Tax season is here, but due to Congress’ late response to dealing with the fiscal cliff, deadlines have changed.
Due to changes to the American Taxpayer Relief Act (ATRA), the Internal Revenue Service (IRS) has not yet opened the season to file. The IRS announced last week that individual income-tax returns could start being filed on Jan. 30.
The IRS will begin accepting tax returns on that date after updating forms and completing programming and testing of its processing systems. This will reflect the bulk of the late tax law changes enacted Jan. 2.
The IRS is anticipating that more than 120 million households will file around the Jan. 30 opening.

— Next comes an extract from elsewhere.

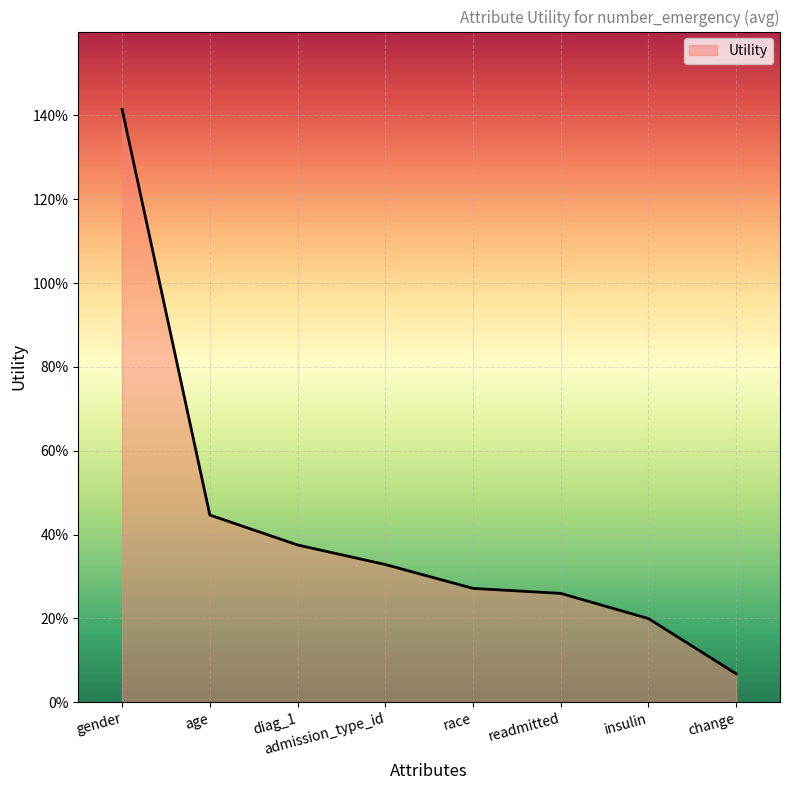

Does the chart display data point markers on the line(s)?

No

However, as the IRS continues to sort out what actions taken by Congress mean to the American people, others will have to wait even longer to file taxes this year.
The IRS estimates that remaining households will be able to start filing in late February or into March because of the need for more extensive form and processing systems changes. This group includes people claiming residential energy credits, depreciation of property or general business credits. Most of those in this group file more complex tax returns and typically file closer to the April 15 deadline or obtain an extension.
“We have worked hard to open tax season as soon as possible,” IRS Acting Commissioner Steven T. Miller said. “This date ensures we have the time we need to update and test our processing systems.”
The IRS will not process paper tax returns before the anticipated Jan. 30 opening date. There is no advantage to filing on paper before the opening date and taxpayers will receive their tax refunds much faster by using e-file with direct deposit.
“The best option for taxpayers is to file electronically,” Miller said.
The opening of the filing season follows passage by Congress of an extensive set of tax changes in ATRA on Jan. 1, with many affecting tax returns for 2012. While the IRS worked to anticipate the late tax law changes as much as possible, the final law required that the IRS update forms and instructions as well as make critical processing system adjustments before it can begin accepting tax returns.
Who Can File Starting Jan. 30?
The IRS anticipates that the vast majority of all taxpayers can file starting Jan. 30, regardless of whether they file electronically or on paper. The IRS will be able to accept tax returns affected by the Alternative Minimum Tax (AMT) patch as well as the three major “extender” provisions for people claiming: the state and local sales tax deduction; the higher education tuition and fees deduction; and the educator expenses deduction.
Who Can’t File Until Later?
There are several forms affected by the late legislation that require more extensive programming and testing of IRS systems. The IRS hopes to begin accepting tax returns including these tax forms between late February and into March. A specific date will be announced in the near future.
Updated information will be posted on IRS.gov.